O Globo
Uma coisa é um voto de protesto numa figura
pública duvidosa, outra é o voto num homem tão reconhecidamente perverso
“Não acho que quem ganhar ou quem perder, nem quem ganhar nem perder, vai ganhar ou perder. Vai todo mundo perder.” Nunca pensei que um dia diria isso, mas a Dilma tinha razão. Nessa eleição, não houve ganhadores ou perdedores: todos perderam. Mesmo que Kamala Harris tivesse saído vitoriosa (o que teria sido, antes de tudo, um alívio imenso), a realidade é que seria impossível ignorar a quantidade de eleitores americanos – "estadunidenses" – que considerou normal votar em Donald Trump. Ou, dito de outra forma, que achou, e ainda acha, Donald Trump normal.
(Aliás: chamar “americano” de “estadunidense”
é o tipo de preciosismo que ajuda a eleger trumps. É desnecessário, é ridículo
e, sobretudo, como todo jargão identitário, é divisivo, uma sinalização de
virtude cultural acintosa. Ninguém jamais se confundiu, ninguém jamais pensou
num mexicano, num canadense ou num sul-americano ao ouvir “americano”. Todo
mundo sabe que americano é americano – “O americano tranquilo”, “Um americano
em Paris”, “Pastoral americana”. Me avisem quando começarem a cantar “Tu vuò fà
lo statunitense”.)
Essas eleições não foram sobre esquerda ou
direita, dois rótulos gastos e cada vez mais irrelevantes; foram sobre duas
formas de se estar no mundo, sobre os limites do que se entende por sociedade,
civilização, decência.
O problema de Donald Trump não é ser de
direita – é todo o resto. O problema dos seus eleitores não é serem de direita
– é aceitarem que para o seu candidato não existem regras no jogo, e que um
homem despreparado, rancoroso e desprovido de empatia pode ser líder, não
apesar das suas falhas, mas justamente por elas.
Estão comemorando, sem se dar conta da
derrota geral, universal mesmo, que representa essa vitória.
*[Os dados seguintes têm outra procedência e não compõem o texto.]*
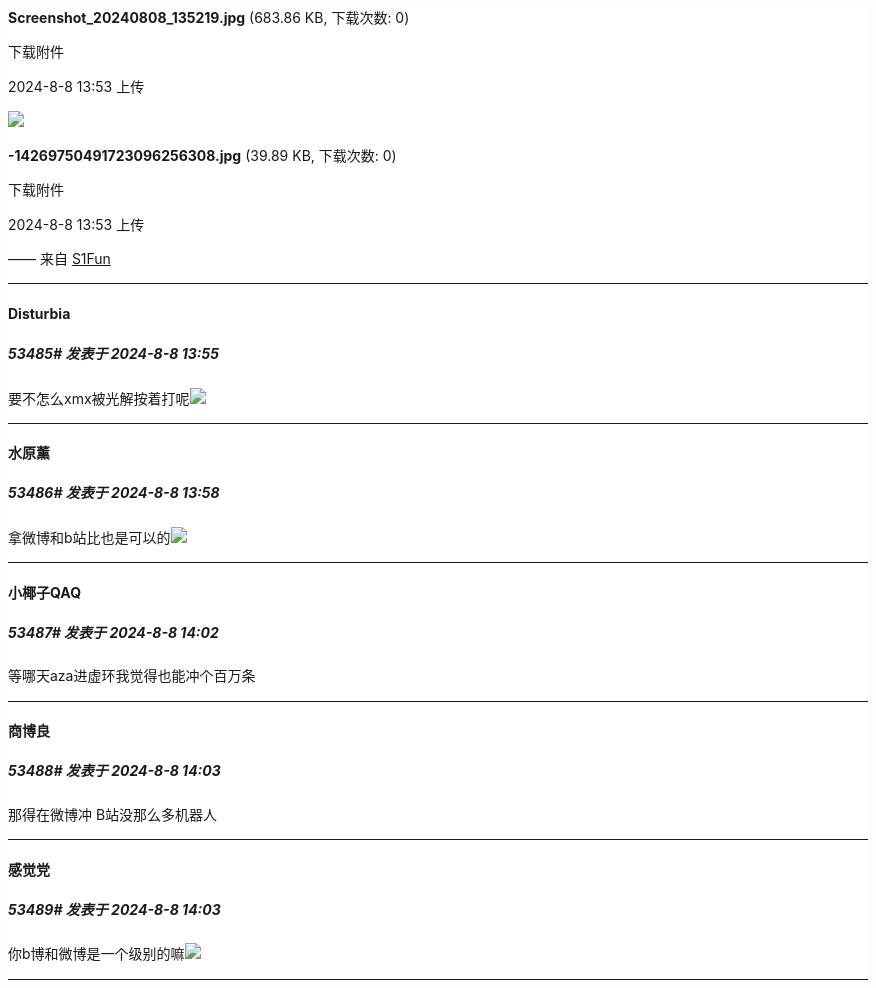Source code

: <strong>Screenshot_20240808_135219.jpg</strong> (683.86 KB, 下载次数: 0)

下载附件

2024-8-8 13:53 上传

<img src="https://img.saraba1st.com/forum/202408/08/135315vbhhb22rj9b8qaqk.jpg" referrerpolicy="no-referrer">

<strong>-14269750491723096256308.jpg</strong> (39.89 KB, 下载次数: 0)

下载附件

2024-8-8 13:53 上传

—— 来自 [S1Fun](https://s1fun.koalcat.com)


*****

####  Disturbia  
##### 53485#       发表于 2024-8-8 13:55

要不怎么xmx被光解按着打呢<img src="https://static.saraba1st.com/image/smiley/face2017/067.png" referrerpolicy="no-referrer">

*****

####  水原薰  
##### 53486#       发表于 2024-8-8 13:58

拿微博和b站比也是可以的<img src="https://static.saraba1st.com/image/smiley/face2017/067.png" referrerpolicy="no-referrer">


*****

####  小椰子QAQ  
##### 53487#       发表于 2024-8-8 14:02

等哪天aza进虚环我觉得也能冲个百万条

*****

####  商博良  
##### 53488#       发表于 2024-8-8 14:03

那得在微博冲 B站没那么多机器人

*****

####  感觉党  
##### 53489#       发表于 2024-8-8 14:03

你b博和微博是一个级别的嘛<img src="https://static.saraba1st.com/image/smiley/face2017/067.png" referrerpolicy="no-referrer">


*****
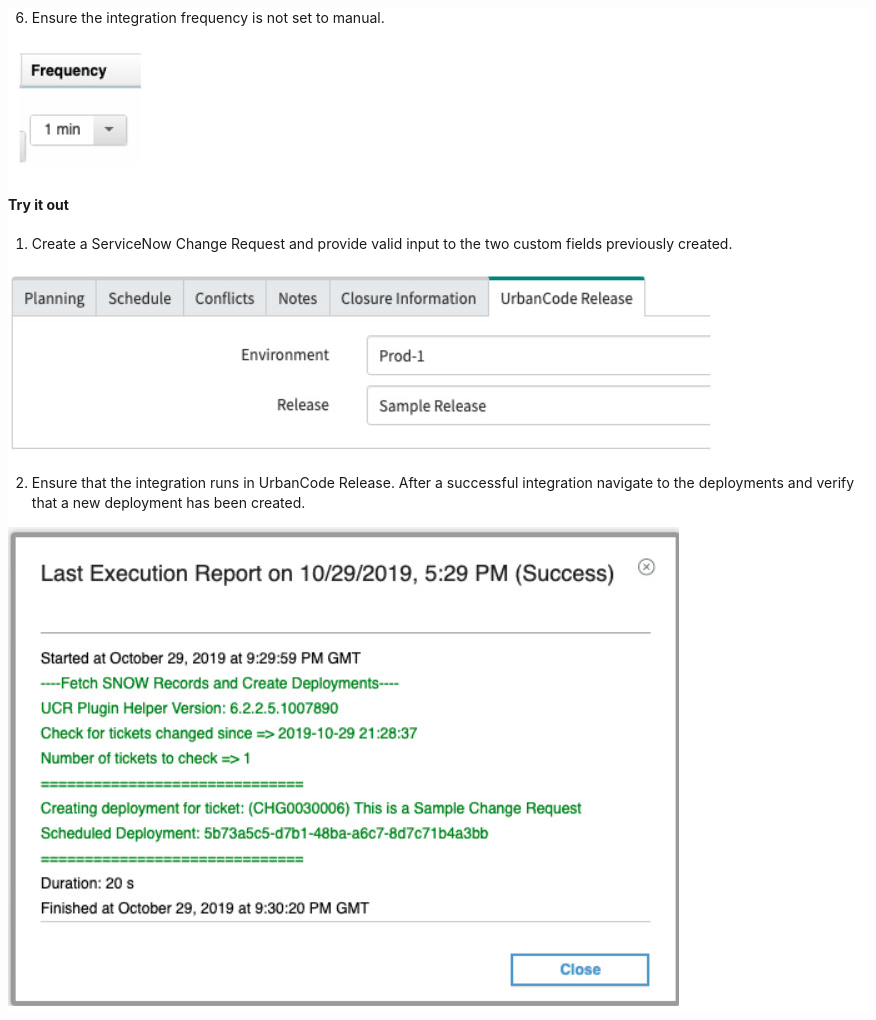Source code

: 
6. Ensure the integration frequency is not set to manual.


![](media/usecase2_step6.jpg)

#### Try it out

1. Create a ServiceNow Change Request and provide valid
input to the two custom fields previously created.

![](media/usecase2_environment.jpg)

2. Ensure that the
integration runs in UrbanCode Release. After a successful integration navigate to the deployments and verify that a new
deployment has been created.

![](media/usecase2_successmessage.jpg)
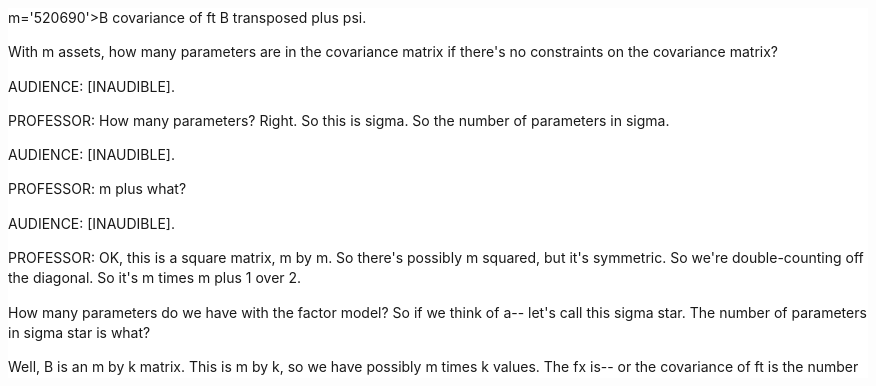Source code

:   m='520690'>B</span> <span m='522700'>covariance</span> <span
  m='523865'>of</span> <span m='524330'>ft</span> <span m='526610'>B</span>
  <span m='526840'>transposed</span> <span m='527520'>plus</span> <span
  m='528860'>psi.</span> </p><p><span m='534700'>With</span> <span
  m='535130'>m</span> <span m='535320'>assets,</span> <span
  m='535740'>how</span> <span m='535880'>many</span> <span
  m='536480'>parameters</span> <span m='536865'>are</span> <span
  m='537250'>in</span> <span m='537340'>the</span> <span
  m='537440'>covariance</span> <span m='537940'>matrix</span> <span
  m='539400'>if</span> <span m='539650'>there's</span> <span
  m='539890'>no</span> <span m='540090'>constraints</span> <span
  m='540710'>on</span> <span m='540940'>the</span> <span
  m='541130'>covariance</span> <span m='541600'>matrix?</span> </p><p><span
  m='543412'>AUDIENCE: [INAUDIBLE].</span> </p><p><span m='547340'>PROFESSOR:
  How</span> <span m='547370'>many</span> <span m='547550'>parameters?</span>
  <span m='548670'>Right.</span> <span m='549560'>So</span> <span
  m='549750'>this</span> <span m='549900'>is</span> <span
  m='550000'>sigma.</span> <span m='551370'>So</span> <span
  m='551790'>the</span> <span m='551900'>number</span> <span
  m='552390'>of</span> <span m='552470'>parameters</span> <span
  m='553220'>in</span> <span m='553350'>sigma.</span> </p><p><span
  m='555652'>AUDIENCE: [INAUDIBLE].</span> </p><p><span m='559954'>PROFESSOR:
  m</span> <span m='560440'>plus</span> <span m='560850'>what?</span>
  </p><p><span m='561595'>AUDIENCE: [INAUDIBLE].</span> </p><p><span
  m='563970'>PROFESSOR: OK,</span> <span m='564220'>this</span> <span
  m='564470'>is</span> <span m='564650'>a</span> <span m='566810'>square</span>
  <span m='567270'>matrix,</span> <span m='567720'>m</span> <span
  m='567870'>by</span> <span m='568070'>m.</span> <span m='569250'>So</span>
  <span m='569410'>there's</span> <span m='569600'>possibly</span> <span
  m='570100'>m</span> <span m='570270'>squared,</span> <span
  m='571260'>but</span> <span m='571330'>it's</span> <span
  m='571470'>symmetric.</span> <span m='572440'>So</span> <span
  m='573874'>we're</span> <span m='574780'>double-counting</span> <span
  m='575440'>off</span> <span m='575680'>the</span> <span
  m='575760'>diagonal.</span> <span m='576660'>So</span> <span
  m='576900'>it's</span> <span m='577020'>m</span> <span m='577540'>times</span>
  <span m='577870'>m</span> <span m='578080'>plus</span> <span
  m='578380'>1</span> <span m='579380'>over</span> <span m='579560'>2.</span>
  </p><p><span m='583490'>How</span> <span m='583680'>many</span> <span
  m='583960'>parameters</span> <span m='584680'>do</span> <span
  m='584770'>we</span> <span m='584900'>have</span> <span m='585830'>with</span>
  <span m='586470'>the</span> <span m='586580'>factor</span> <span
  m='587070'>model?</span> <span m='592150'>So</span> <span m='592290'>if</span>
  <span m='592380'>we</span> <span m='592500'>think</span> <span
  m='592810'>of</span> <span m='593150'>a--</span> <span m='594720'>let's</span>
  <span m='594840'>call this</span> <span m='595180'>sigma</span> <span
  m='595580'>star.</span> <span m='597210'>The</span> <span
  m='597330'>number</span> <span m='597790'>of</span> <span
  m='598570'>parameters</span> <span m='599140'>in</span> <span
  m='599310'>sigma</span> <span m='599610'>star</span> <span
  m='601160'>is</span> <span m='601340'>what?</span> </p><p><span
  m='605810'>Well,</span> <span m='606540'>B</span> <span m='608450'>is</span>
  <span m='609010'>an m</span> <span m='609220'>by</span> <span
  m='610110'>k</span> <span m='610550'>matrix.</span> <span
  m='615920'>This</span> <span m='616050'>is</span> <span m='616220'>m</span>
  <span m='617060'>by</span> <span m='617230'>k,</span> <span
  m='618240'>so</span> <span m='619030'>we</span> <span m='619210'>have</span>
  <span m='619420'>possibly</span> <span m='619870'>m</span> <span
  m='620430'>times</span> <span m='620830'>k</span> <span
  m='622010'>values.</span> <span m='625870'>The</span> <span
  m='626200'>fx</span> <span m='630120'>is--</span> <span m='633770'>or</span>
  <span m='634020'>the</span> <span m='634170'>covariance</span> <span
  m='635110'>of</span> <span m='635290'>ft</span> <span m='639030'>is</span>
  <span m='641970'>the</span> <span m='643750'>number</span> <span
Foi fácil entender quem elegeu Trump pela
primeira vez. Já em 1959, aqui no Brasil, Cacareco, rinoceronte carioca
emprestada ao zoológico paulista, teve mais de 100 mil votos para a Assembleia,
superando qualquer outro candidato. É lógico que os eleitores que escreveram
“Cacareco” nas cédulas não achavam que ela podia fazer um bom trabalho; apenas
tinham certeza de que ninguém na disputa os representava, e deram sua opinião
sincera sobre o establishment.
Em 2016 Trump era um Cacareco, um voto de
protesto que podia ser justificado pela alienação do eleitorado e pela escolha
de Hillary Clinton pelo Partido Democrata.
A reeleição de Trump agora, em 2024, é mais
difícil de entender. Ele conduziu uma política isolacionista que diminuiu os
Estados Unidos no cenário internacional, fez uma administração catastrófica da
pandemia, incitou a invasão do Capitólio. Sabemos o que pensa. Seu caráter é
conhecido – ele é visceralmente mau, e não faz esforço algum para disfarçar a
falta de compromisso com qualquer virtude.
Uma coisa é um voto de protesto numa figura
pública duvidosa, outra é o voto num homem tão reconhecidamente perverso. Achar
graça de Trump ainda podia ser compreensível em 2016; não em 2024. A sua
reeleição esvazia o argumento do Cacareco, e desfaz a narrativa reconfortante
que, da primeira vez, ele foi eleito quase que por acaso.
Não, o eleitor não é inocente.
Um comentário:
Brilhante!! "Dilma tinha razão" na sua confusão... Realmente, (quase) todo mundo vai perder! Se não fosse tão trágico, eu até escreveria uns kazinhos no final.